YOUR OBJECTIVE:
Output the data from the line containing "Under every image write" through the line containing "dist [0.012943, -0.000141]", both included, as a JSON list of strings with one string per line and blank lines omitted. Leave the pictures out of the answer.

DATA RECORDS:
□ □ □

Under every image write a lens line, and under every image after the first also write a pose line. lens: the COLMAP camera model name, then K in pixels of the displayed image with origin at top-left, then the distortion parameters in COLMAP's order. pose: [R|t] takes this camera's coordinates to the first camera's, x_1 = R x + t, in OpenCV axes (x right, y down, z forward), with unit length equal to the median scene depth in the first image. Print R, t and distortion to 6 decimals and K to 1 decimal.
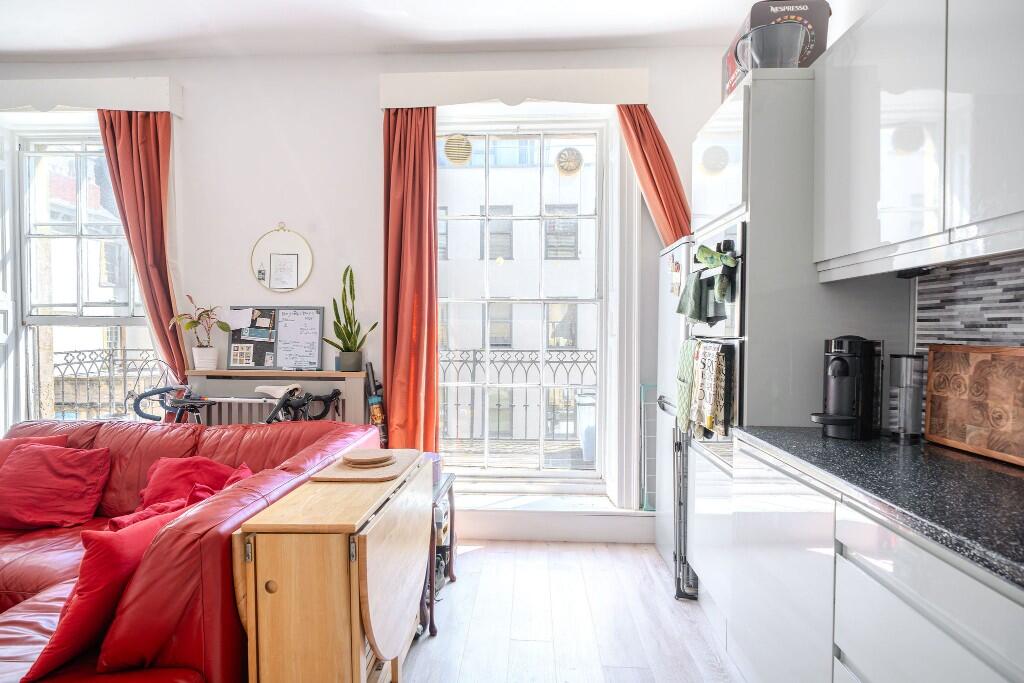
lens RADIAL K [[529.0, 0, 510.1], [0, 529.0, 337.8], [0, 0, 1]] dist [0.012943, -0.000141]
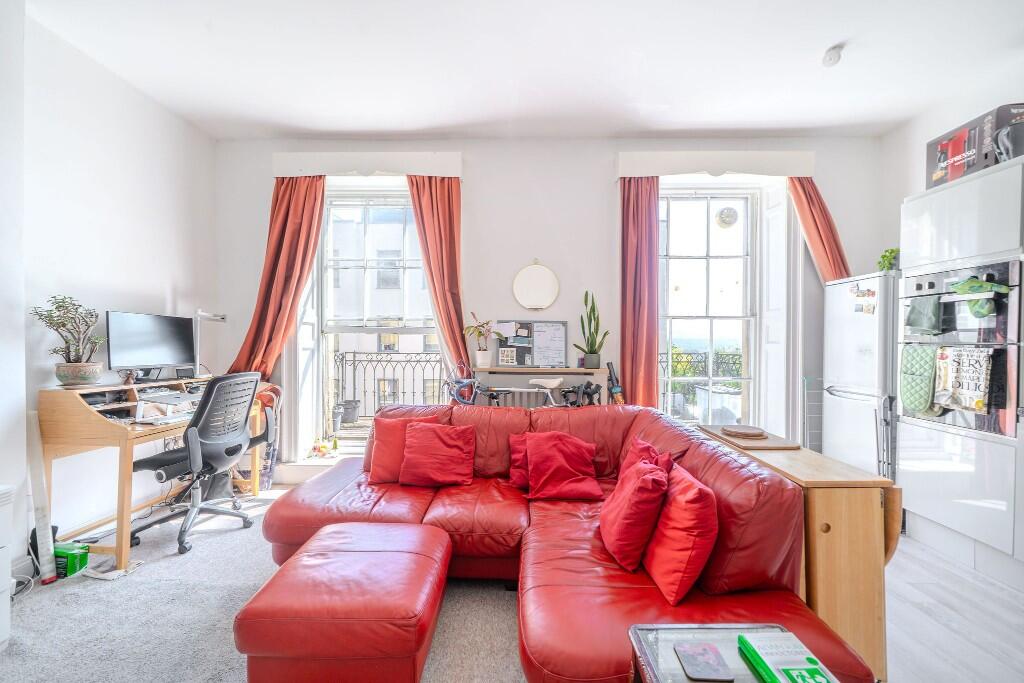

□ □ □

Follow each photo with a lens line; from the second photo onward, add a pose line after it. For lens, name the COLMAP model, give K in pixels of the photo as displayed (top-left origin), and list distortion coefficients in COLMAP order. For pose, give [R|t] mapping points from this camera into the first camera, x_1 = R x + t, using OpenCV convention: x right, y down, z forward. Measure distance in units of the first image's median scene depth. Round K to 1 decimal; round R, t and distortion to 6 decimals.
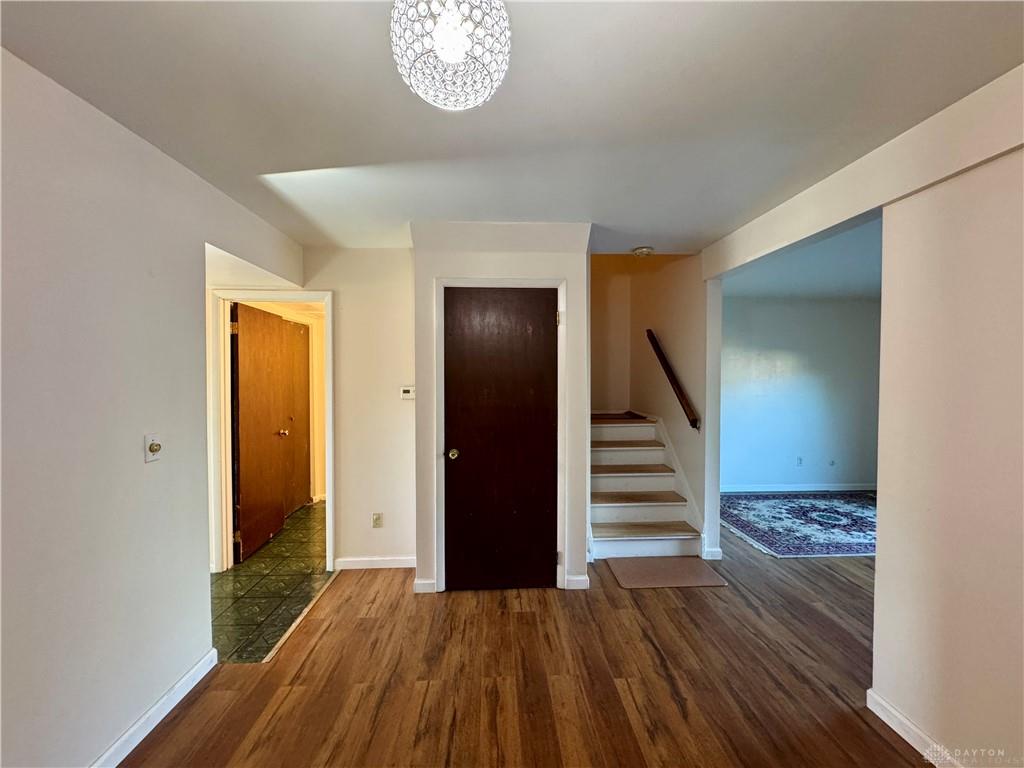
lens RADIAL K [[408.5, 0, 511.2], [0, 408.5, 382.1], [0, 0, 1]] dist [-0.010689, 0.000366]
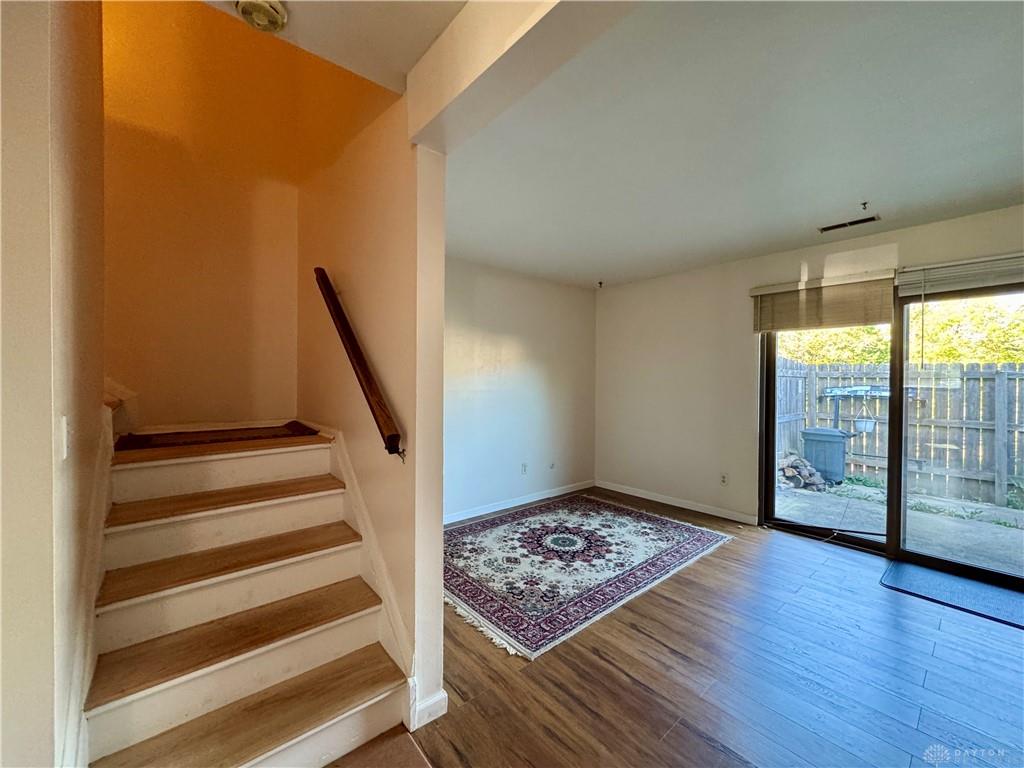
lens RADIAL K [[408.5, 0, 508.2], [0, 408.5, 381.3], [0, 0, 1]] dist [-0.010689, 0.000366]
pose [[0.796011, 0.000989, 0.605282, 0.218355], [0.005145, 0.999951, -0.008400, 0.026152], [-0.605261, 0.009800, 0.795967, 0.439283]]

□ □ □

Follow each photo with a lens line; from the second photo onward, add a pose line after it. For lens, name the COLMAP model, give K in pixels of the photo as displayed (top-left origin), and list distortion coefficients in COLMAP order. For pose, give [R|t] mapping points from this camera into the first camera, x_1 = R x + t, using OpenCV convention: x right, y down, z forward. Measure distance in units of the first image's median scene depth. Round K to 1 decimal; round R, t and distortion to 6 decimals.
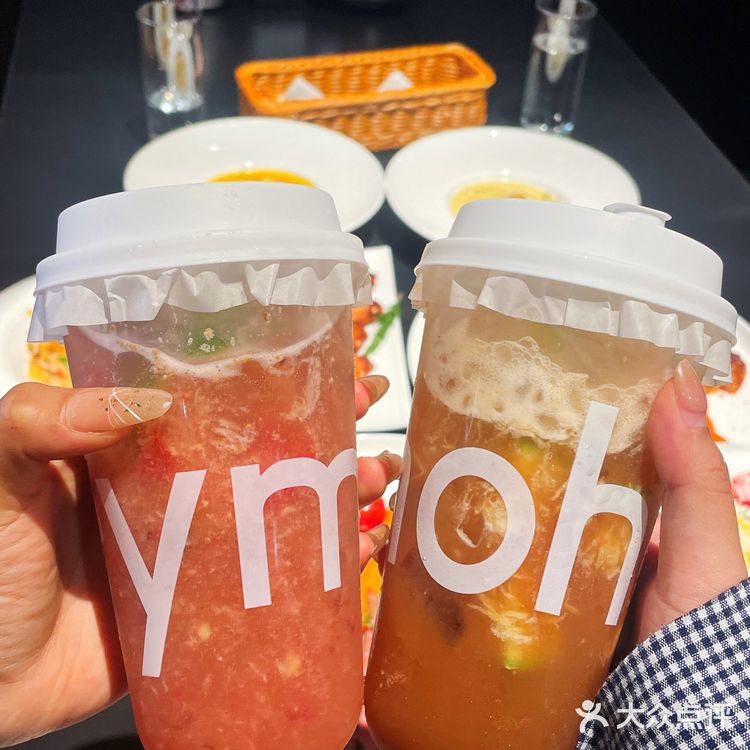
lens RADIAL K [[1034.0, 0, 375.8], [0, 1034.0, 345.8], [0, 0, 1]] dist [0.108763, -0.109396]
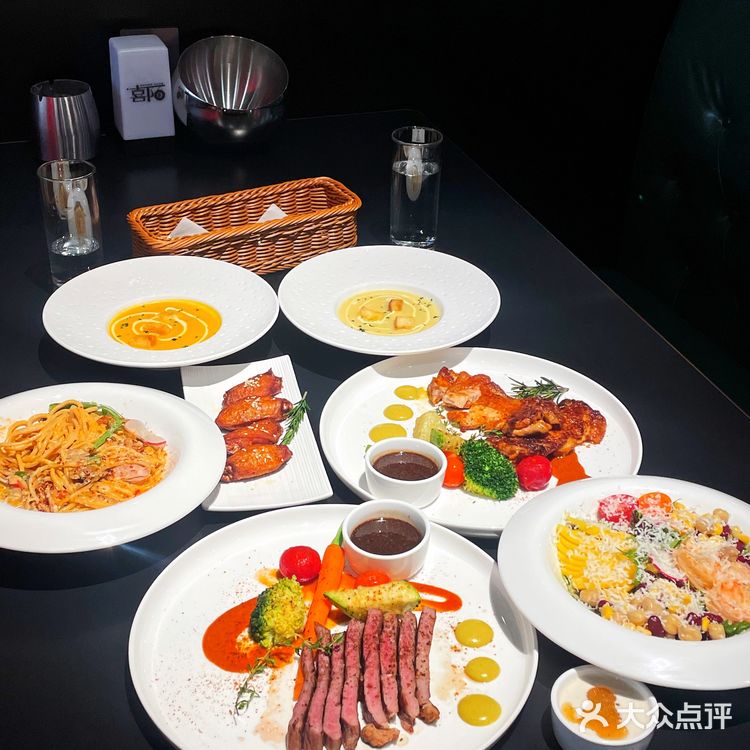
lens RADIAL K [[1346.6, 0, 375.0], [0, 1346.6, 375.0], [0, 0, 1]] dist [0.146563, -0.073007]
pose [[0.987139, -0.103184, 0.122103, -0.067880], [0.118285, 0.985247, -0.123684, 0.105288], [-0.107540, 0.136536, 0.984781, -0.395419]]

□ □ □

OUTPUT OF THE TASK:
[
  "Under every image write a lens line, and under every image after the first also write a pose line. lens: the COLMAP camera model name, then K in pixels of the displayed image with origin at top-left, then the distortion parameters in COLMAP's order. pose: [R|t] takes this camera's coordinates to the first camera's, x_1 = R x + t, in OpenCV axes (x right, y down, z forward), with unit length equal to the median scene depth in the first image. Print R, t and distortion to 6 decimals and K to 1 decimal.",
  "lens RADIAL K [[529.0, 0, 510.1], [0, 529.0, 337.8], [0, 0, 1]] dist [0.012943, -0.000141]"
]